LEDGERWOOD: So they were all friends, I didn't know that.

PETTY: They were very close friends, and Kim was just kind of hanging out with her, I wouldn't say sidekick, but she was a pal of hers who was sort of in the shadows at that time.

LEDGERWOOD: Were your parents protective of you in that way?

PETTY: I think my dad saw himself as a family man, somebody that had a child the year he got a record deal and moved out to California with 12-plus dependents. He was 22 and felt a great deal of pressure to support all of the people that believed in him. What he was doing was based on a work ethic, and a focus on quality. I wasn't given the sense that celebrity, or fame, or any of that, was something to be impressed by, or to seek out. It was always impressed upon me that making something well crafted, something respected, was the most important thing to do with your life, and I've tried to do that where I can in my field.

LEDGERWOOD: I read that your dad met Elvis as young boy and was inspired to become a musician.

PETTY: Yeah, my dad and I had that conversation the other night, and he admitted that he knew he loved music way before he met Elvis. As a very young person, he was almost too obsessed with records and 45s. It's really adorable to hear him talk about how he would sneak into his neighbors' house and steal 45s and play them, and then sneak them back before anyone noticed. [laughs] He was very determined to get his hands on music.

LEDGERWOOD: It feels like you and Regina are kindred spirits.
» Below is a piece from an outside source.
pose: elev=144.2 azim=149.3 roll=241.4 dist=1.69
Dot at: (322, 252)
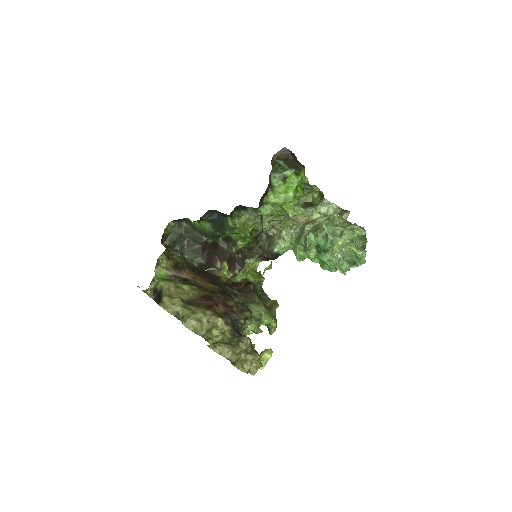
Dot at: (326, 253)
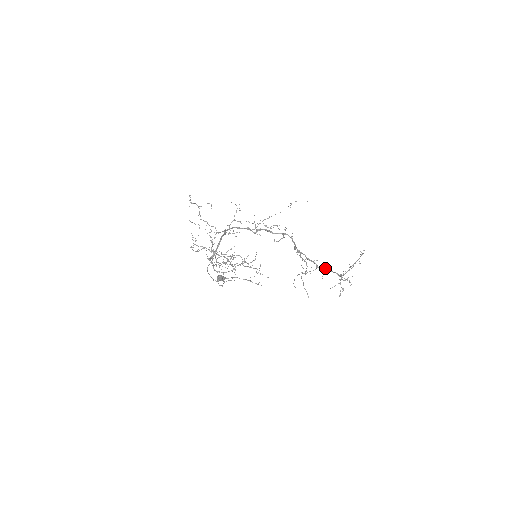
Can you tell us about "All the Row Boats," another video you've been nominated for?

PETTY: "All The Row Boats" was about getting us all together in a black box and being able to collaborate in total comfort, no attachment to a label, nothing fancy, really no budget, and just create together and just connect with her song. I don't mean to sound cheesy, but I feel like she is a gift from god to me as an artist. We're so close and constantly motivating and pushing each other. Even when we made videos for two dollars rubbed together in my driveway, or in my little studio in Venice shooting through a jar of water or something, we made videos that hopefully let you in on our delight. She's helped shape who I am as an artist.


THE MTV MUSIC VIDEO AWARDS AIR TONIGHT, SEPTEMBER 6, ON MTV.